The third microfluidic module was developed to allow unspecific inactivation of biocatalysts (especially enzymes), and thus precisely control the reaction (residence) time at the point of product quantification in the second module. Such control is important when different modules – reactors and/ or sensing units – are used and frequently changed.

It can furthermore help to regulate the state of the biocatalyst, since it is depending on the temperature and exposure time. In this way, reversible or irreversible denaturation of the enzymes can be achieved. The different modules presented in the dissertation are useful additions to a modular microfluidic toolbox for biocatalyst screening.

They provide online monitoring of biocatalytic reactions or biotransformations, quantification of reaction products and controlled reaction end-points due to the potential to achieve precise temperature control. Furthermore, the developed computational fluid dynamic models allow for a better understanding of the reaction performed in the microsystem.

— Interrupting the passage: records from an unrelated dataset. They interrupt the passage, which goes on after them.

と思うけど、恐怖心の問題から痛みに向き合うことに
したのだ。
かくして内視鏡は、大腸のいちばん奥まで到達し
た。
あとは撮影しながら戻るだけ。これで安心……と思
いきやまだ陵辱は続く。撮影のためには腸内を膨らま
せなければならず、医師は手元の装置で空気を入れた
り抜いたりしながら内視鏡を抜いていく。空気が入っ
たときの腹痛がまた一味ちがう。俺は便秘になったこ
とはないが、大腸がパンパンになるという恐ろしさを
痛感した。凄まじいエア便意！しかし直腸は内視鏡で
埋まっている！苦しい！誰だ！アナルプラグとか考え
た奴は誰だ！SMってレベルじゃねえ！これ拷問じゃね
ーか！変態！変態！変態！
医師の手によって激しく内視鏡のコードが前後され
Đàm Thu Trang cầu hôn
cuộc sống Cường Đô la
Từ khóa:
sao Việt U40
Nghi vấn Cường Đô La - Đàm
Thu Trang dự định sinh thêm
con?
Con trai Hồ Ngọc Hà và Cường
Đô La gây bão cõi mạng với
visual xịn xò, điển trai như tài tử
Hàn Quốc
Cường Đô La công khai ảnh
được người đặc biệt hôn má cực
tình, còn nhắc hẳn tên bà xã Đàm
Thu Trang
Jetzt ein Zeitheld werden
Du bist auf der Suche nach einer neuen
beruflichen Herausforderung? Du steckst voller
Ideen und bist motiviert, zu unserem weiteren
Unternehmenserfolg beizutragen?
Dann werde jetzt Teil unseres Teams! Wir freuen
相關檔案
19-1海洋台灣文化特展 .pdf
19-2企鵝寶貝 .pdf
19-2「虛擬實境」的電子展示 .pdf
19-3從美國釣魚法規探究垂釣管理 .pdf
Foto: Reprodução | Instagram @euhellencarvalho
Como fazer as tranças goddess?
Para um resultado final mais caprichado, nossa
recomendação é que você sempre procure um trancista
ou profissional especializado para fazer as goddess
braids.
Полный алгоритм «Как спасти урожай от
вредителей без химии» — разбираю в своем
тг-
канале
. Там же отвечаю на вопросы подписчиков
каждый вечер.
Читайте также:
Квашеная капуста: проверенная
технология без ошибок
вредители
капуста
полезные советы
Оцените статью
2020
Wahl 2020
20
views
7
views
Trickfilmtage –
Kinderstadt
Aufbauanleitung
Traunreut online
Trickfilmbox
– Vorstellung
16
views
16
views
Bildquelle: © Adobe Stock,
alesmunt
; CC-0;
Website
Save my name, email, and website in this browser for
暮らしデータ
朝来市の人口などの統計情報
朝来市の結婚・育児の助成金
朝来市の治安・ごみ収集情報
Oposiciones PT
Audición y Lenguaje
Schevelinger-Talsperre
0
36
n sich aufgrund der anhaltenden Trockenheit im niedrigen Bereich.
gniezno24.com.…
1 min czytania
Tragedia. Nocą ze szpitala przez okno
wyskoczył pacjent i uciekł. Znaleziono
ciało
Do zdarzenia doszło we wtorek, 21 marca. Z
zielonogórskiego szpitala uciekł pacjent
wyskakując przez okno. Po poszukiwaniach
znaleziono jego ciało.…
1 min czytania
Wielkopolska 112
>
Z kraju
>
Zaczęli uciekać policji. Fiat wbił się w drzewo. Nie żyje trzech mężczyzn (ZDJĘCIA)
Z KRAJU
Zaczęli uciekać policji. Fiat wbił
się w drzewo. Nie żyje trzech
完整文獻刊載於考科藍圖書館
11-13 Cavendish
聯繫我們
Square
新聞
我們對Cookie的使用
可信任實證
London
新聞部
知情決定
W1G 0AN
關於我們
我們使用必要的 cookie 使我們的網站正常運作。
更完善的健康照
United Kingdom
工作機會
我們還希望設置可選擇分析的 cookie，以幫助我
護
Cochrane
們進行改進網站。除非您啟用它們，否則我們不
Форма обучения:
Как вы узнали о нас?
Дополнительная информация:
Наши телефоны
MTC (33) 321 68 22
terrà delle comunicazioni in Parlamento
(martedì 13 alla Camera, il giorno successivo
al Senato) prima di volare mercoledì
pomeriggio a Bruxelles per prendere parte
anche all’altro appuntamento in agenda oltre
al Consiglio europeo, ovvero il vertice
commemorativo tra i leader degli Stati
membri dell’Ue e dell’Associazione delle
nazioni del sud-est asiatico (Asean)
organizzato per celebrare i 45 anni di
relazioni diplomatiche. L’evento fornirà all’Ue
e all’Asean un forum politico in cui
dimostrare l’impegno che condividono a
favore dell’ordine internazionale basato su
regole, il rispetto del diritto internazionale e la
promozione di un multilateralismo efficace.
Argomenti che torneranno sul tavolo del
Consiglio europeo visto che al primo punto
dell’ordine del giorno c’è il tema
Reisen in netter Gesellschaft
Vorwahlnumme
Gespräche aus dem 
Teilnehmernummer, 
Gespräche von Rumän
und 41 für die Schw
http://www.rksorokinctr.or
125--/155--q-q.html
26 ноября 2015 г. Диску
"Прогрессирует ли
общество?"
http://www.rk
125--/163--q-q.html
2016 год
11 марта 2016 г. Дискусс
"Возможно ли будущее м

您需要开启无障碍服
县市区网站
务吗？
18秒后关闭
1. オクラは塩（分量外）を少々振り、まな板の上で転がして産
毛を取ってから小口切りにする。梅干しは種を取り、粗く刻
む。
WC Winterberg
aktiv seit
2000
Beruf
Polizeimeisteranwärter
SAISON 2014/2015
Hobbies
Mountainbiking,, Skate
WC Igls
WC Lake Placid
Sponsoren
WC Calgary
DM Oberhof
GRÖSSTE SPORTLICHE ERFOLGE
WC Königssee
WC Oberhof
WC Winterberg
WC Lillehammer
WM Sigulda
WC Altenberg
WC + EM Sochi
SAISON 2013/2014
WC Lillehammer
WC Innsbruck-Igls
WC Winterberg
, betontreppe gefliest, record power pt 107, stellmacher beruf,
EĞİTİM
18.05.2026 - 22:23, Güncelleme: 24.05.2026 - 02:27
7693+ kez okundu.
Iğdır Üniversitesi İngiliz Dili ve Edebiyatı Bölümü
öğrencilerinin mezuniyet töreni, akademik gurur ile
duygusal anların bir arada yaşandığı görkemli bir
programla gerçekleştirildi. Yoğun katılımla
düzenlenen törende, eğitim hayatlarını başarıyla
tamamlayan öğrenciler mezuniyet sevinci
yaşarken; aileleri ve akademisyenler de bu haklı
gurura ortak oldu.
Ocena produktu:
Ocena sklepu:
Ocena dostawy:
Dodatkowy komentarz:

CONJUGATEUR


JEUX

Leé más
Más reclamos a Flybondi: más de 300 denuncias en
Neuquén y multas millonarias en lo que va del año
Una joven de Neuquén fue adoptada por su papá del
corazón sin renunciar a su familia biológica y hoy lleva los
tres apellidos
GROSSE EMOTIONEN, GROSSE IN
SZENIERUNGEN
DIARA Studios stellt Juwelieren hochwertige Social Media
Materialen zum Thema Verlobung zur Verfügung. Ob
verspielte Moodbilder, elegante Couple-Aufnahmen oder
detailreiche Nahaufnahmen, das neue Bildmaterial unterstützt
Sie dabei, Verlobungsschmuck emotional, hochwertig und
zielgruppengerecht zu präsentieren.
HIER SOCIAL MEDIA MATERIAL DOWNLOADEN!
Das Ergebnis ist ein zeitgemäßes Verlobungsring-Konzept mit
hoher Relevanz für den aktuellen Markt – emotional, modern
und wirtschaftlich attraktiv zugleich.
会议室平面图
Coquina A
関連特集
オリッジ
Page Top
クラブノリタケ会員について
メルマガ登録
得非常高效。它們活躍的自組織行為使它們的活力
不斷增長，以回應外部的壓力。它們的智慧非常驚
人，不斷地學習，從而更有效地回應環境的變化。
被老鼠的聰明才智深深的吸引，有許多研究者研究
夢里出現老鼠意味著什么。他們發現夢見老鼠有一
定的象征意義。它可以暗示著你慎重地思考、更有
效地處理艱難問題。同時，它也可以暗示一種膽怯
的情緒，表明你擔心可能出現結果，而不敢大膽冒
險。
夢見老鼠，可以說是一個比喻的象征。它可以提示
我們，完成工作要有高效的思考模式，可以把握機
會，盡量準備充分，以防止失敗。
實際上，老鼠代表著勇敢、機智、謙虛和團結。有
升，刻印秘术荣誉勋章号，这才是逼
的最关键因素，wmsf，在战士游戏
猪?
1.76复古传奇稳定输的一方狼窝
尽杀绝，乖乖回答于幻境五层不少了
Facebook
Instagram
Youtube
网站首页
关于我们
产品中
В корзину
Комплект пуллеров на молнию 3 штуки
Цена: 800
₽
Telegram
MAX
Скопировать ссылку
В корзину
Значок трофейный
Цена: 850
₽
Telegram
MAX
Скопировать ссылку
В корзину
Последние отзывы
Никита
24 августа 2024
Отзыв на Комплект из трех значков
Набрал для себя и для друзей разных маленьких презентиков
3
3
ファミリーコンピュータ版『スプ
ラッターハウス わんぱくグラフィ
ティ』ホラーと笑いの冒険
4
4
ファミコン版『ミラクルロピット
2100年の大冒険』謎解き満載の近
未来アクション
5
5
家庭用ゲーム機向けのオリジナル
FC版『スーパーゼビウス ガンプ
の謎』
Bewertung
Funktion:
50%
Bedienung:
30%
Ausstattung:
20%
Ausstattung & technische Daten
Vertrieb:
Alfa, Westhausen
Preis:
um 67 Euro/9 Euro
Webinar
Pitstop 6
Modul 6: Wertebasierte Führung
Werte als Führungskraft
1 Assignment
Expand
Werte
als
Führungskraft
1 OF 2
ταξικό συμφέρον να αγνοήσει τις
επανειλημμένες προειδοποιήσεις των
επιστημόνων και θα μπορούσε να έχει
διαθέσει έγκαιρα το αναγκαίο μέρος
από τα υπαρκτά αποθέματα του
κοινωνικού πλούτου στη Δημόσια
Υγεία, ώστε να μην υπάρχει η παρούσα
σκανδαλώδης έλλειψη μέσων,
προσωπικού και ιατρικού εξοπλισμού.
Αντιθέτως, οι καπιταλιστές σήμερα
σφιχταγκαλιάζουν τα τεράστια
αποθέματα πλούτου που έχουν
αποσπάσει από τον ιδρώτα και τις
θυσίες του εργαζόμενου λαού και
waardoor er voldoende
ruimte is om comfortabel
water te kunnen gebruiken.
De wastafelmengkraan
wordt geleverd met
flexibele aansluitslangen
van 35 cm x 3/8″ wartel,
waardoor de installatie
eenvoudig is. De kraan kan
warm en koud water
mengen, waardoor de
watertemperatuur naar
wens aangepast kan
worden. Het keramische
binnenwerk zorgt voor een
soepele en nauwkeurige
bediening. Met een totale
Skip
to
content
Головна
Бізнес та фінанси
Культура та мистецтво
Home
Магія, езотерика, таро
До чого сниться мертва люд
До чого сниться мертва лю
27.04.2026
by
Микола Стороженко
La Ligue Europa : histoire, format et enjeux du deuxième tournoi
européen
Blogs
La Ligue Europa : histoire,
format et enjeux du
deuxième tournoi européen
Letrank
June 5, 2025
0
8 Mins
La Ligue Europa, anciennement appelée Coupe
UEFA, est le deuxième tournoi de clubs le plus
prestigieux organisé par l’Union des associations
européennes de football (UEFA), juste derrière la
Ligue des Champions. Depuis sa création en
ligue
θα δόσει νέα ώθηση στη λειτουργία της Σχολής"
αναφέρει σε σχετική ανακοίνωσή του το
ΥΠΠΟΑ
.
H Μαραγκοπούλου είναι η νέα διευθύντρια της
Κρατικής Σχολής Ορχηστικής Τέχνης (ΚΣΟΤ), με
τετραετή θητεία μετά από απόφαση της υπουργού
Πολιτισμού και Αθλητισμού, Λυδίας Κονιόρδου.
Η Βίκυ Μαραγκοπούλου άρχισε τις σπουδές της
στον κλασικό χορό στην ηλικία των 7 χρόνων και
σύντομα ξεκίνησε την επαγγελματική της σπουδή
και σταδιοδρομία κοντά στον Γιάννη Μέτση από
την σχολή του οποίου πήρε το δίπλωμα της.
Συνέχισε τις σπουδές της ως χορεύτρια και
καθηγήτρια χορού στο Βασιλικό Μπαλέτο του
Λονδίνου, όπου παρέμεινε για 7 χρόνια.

The model can be further improved to achieve online data acquisition of reaction kinetics by coupling with a mechanistic model. In the case of the developed mixing/dilution channel, the developed model enabled a fast optimization of the unit operation, thereby decreasing the cost and time spent on such endeavour.

The potential of modular microsystems in biotechnological applications was the main driver for the work performed and presented in this dissertation. The objective of this dissertation was to provide, beside three interesting microfluidic systems, a better understanding of the potential that microfluidics, especially in a modular approach and tightly connected to mathematical modelling, can offer to biotechnology and society.